Assets Tumble in S. Africa as Zuma Dodges Calls to Step DownBy
Rand erases gains, falls to weakest this year as yields rise
Zuma cabinet reshuffle led to credit downgrade, calls to quit
South African bonds and the rand fell after President Jacob Zuma was said to have bolstered his position by fending off calls from senior ruling party officials to quit.
South Africa’s benchmark rand bond due December 2026 reversed gains, with the yield rising as much as 12 basis points to 9.03 percent before settling back to 9 percent by 5:33 p.m. in Johannesburg. The rand erased a gain of 1.2 percent to trade 0.9 percent down at 13.7544 per dollar, heading for its weakest closing level since Jan. 6. Bank stocks declined.
The reversals came after Zuma survived pressure to resign by members of the African National Congress at a meeting of the party’s National Working Committee on Tuesday, according to two people with knowledge of the matter. The calls were sparked by Zuma’s decision to fire his finance minister and stack the cabinet with loyalists, which led to S&P Global Ratings cutting the nation’s credit assessment to junk on April 3.
“He seems to be surviving for now,” said Koon Chow, a strategist at Union Bancaire Privee Ubp SA in London. “The consequences are playing out. But there’s still hope that he will be recalled. If hope was completely crushed, the currency wouldn’t move by this modest amount. There’s still hope he’s overstepped the mark and that the institutions will force him to step down” before his term ends in 2019.
The rand has dropped 10 percent from a year-to-date high on March 24 as investors speculated that Zuma would dismiss Finance Minister Pravin Gordhan, which he did on March 30, replacing him with Malusi Gigaba. The inability of Zuma’s critics within the ANC to force him to step aside heightens chances that an opposition-sponsored vote of no confidence set for April 18 in parliament fails.
Adding to concern abut South Africa’s fiscal path, Treasury Director-General Lungisa Fuzile said Wednesday he had requested to leave the department as early as May 15, a year before his contract expired. He said he didn’t believe his departure would spark an exodus of top Treasury officials.

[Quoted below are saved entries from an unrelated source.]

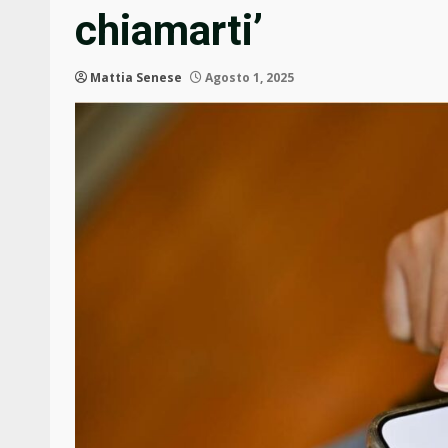
chiamarti’
Mattia Senese
Agosto 1, 2025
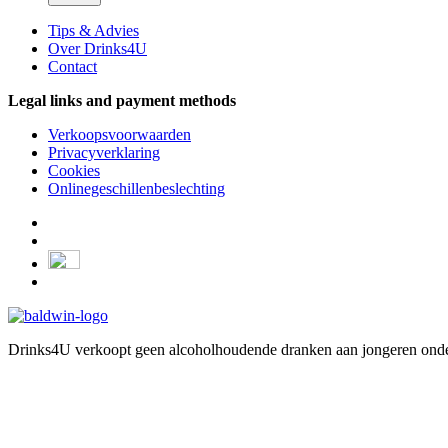
Tips & Advies
Over Drinks4U
Contact
Legal links and payment methods
Verkoopsvoorwaarden
Privacyverklaring
Cookies
Onlinegeschillenbeslechting
Drinks4U verkoopt geen alcoholhoudende dranken aan jongeren onder 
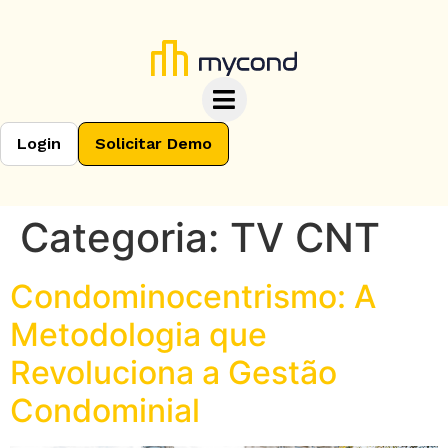
Login
Solicitar Demo
Categoria:
TV CNT
Condominocentrismo: A
Metodologia que
Revoluciona a Gestão
Condominial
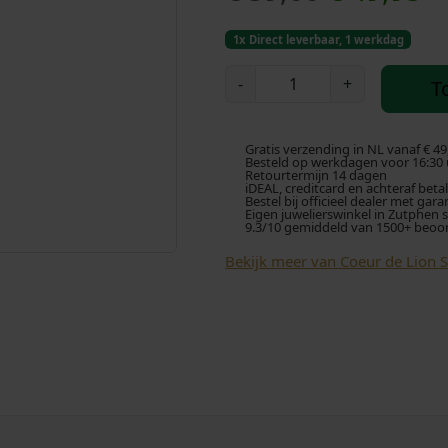
o
u
1x Direct leverbaar, 1 werkdag
r
i
C
-
+
T
o
s
d
e
u
p
i
Gratis verzending in NL vanaf € 49
r
Besteld op werkdagen voor 16:30 u
Retourtermijn 14 dagen
d
iDEAL, creditcard en achteraf beta
r
g
Bestel bij officieel dealer met gara
e
Eigen juwelierswinkel in Zutphen 
9.3/10 gemiddeld van 1500+ beoo
L
o
e
i
Bekijk meer van Coeur de Lion 
o
n
p
n
k
r
O
o
e
i
r
b
l
j
e
l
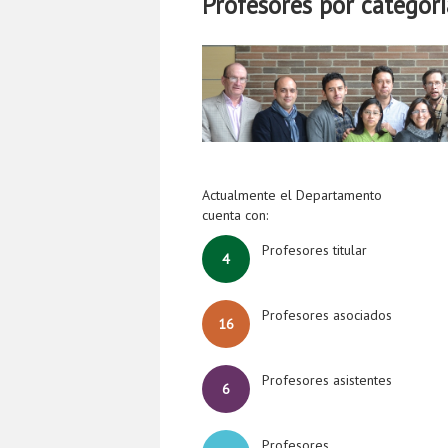
Profesores por categorí
Actualmente el Departamento
cuenta con:
Profesores titular
4
Profesores asociados
16
Profesores asistentes
6
Profesores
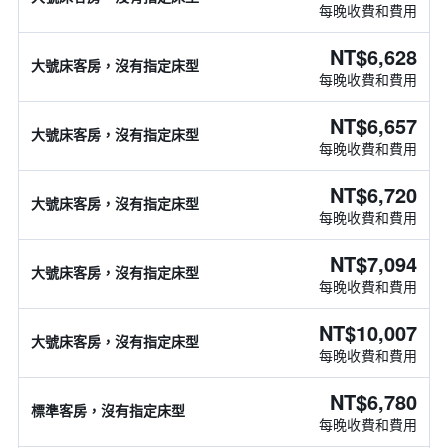
每晚收費和費用
NT$6,628
大號床客房，沒有指定床型
每晚收費和費用
NT$6,657
大號床客房，沒有指定床型
每晚收費和費用
NT$6,720
大號床客房，沒有指定床型
每晚收費和費用
NT$7,094
大號床客房，沒有指定床型
每晚收費和費用
NT$10,007
大號床客房，沒有指定床型
每晚收費和費用
NT$6,780
標準客房，沒有指定床型
每晚收費和費用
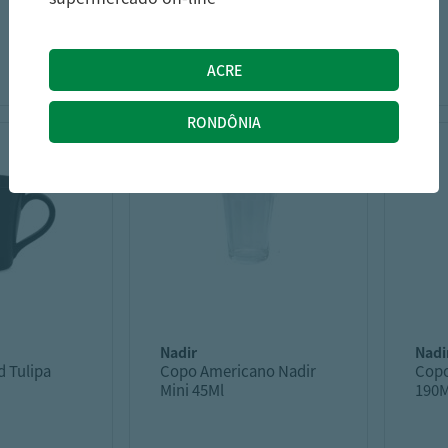
24,75
17,39
R$
R$
nadir
nadi
 Tulipa
Copo Americano Nadir
Copo
Mini 45Ml
190M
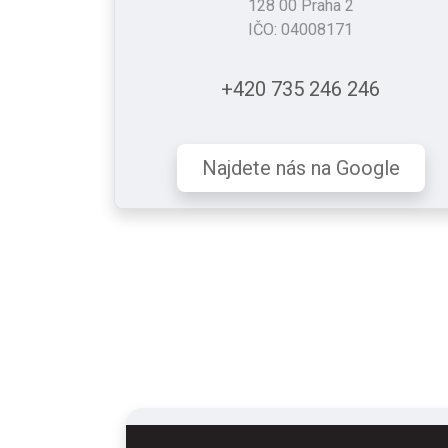
128 00 Praha 2
IČO: 04008171
+420 735 246 246
Najdete nás na Google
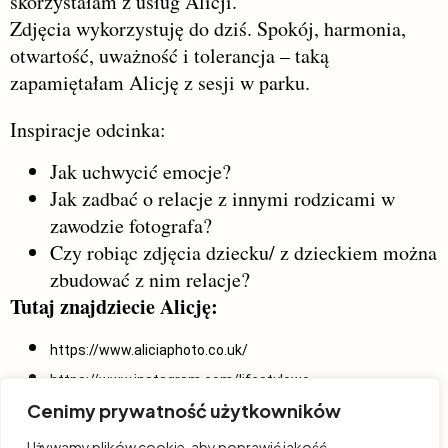
skorzystałam z usług Alicji.
Zdjęcia wykorzystuję do dziś. Spokój, harmonia,
otwartość, uważność i tolerancja – taką
zapamiętałam Alicję z sesji w parku.
Inspiracje odcinka:
Jak uchwycić emocje?
Jak zadbać o relacje z innymi rodzicami w
zawodzie fotografa?
Czy robiąc zdjęcia dziecku/ z dzieckiem można
zbudować z nim relacje?
Tutaj znajdziecie Alicję:
https://www.aliciaphoto.co.uk/
https://www.instagram.com/lifestylowo…
Cenimy prywatność użytkowników
https://www.instagram.com/alicia_phot…
https://www.facebook.com/aliciaphot
Używamy plików cookie, aby poprawić jakość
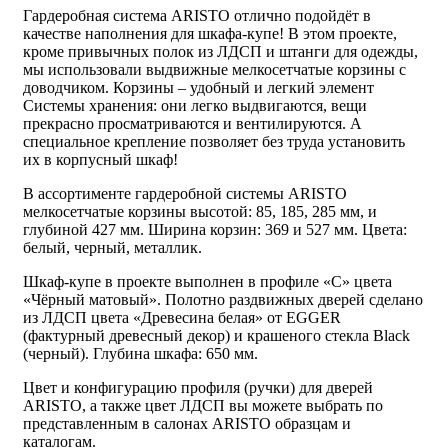
Гардеробная система ARISTO отлично подойдёт в
качестве наполнения для шкафа-купе! В этом проекте,
кроме привычных полок из ЛДСП и штанги для одежды,
мы использовали выдвижные мелкосетчатые корзины с
доводчиком. Корзины – удобный и легкий элемент
Системы хранения: они легко выдвигаются, вещи
прекрасно просматриваются и вентилируются. А
специальное крепление позволяет без труда установить
их в корпусный шкаф!
В ассортименте гардеробной системы ARISTO
мелкосетчатые корзины высотой: 85, 185, 285 мм, и
глубиной 427 мм. Ширина корзин: 369 и 527 мм. Цвета:
белый, черный, металлик.
Шкаф-купе в проекте выполнен в профиле «С» цвета
«Чёрный матовый». Полотно раздвижных дверей сделано
из ЛДСП цвета «Древесина белая» от EGGER
(фактурный древесный декор) и крашеного стекла Black
(черный). Глубина шкафа: 650 мм.
Цвет и конфигурацию профиля (ручки) для дверей
ARISTO, а также цвет ЛДСП вы можете выбрать по
представленным в салонах ARISTO образцам и
каталогам.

Still, the move would “reignite speculation about a hollowing out of the organization,” John Cairns, a currency strategist at Rand Merchant Bank Holdings, said in a note before the departure was announced. The strength of South African institutions including the Treasury was cited as credit-positive by Moody’s this week.
The FTSE/JSE Africa Banks Index fell 2.4 percent to close at its lowest level since Oct. 20. Barclays Africa Group Ltd. dropped 3.9 percent, while Standard Bank Group Ltd., Africa’s largest lender by assets, declined a fourth day.
Zuma’s supporters will exploit S&P’s downgrade to strengthen his position, according to Darias Jonker, an analyst at Eurasia Group in London.
They will rally his “support base around the notion that the concerns of ratings agencies are part of a broader conspiracy by international investors to remove Zuma and to keep the economy in the hands of the white minority,” Jonker said in a research note.
The parliamentary motion of no confidence has a 30 percent chance of passing, he said.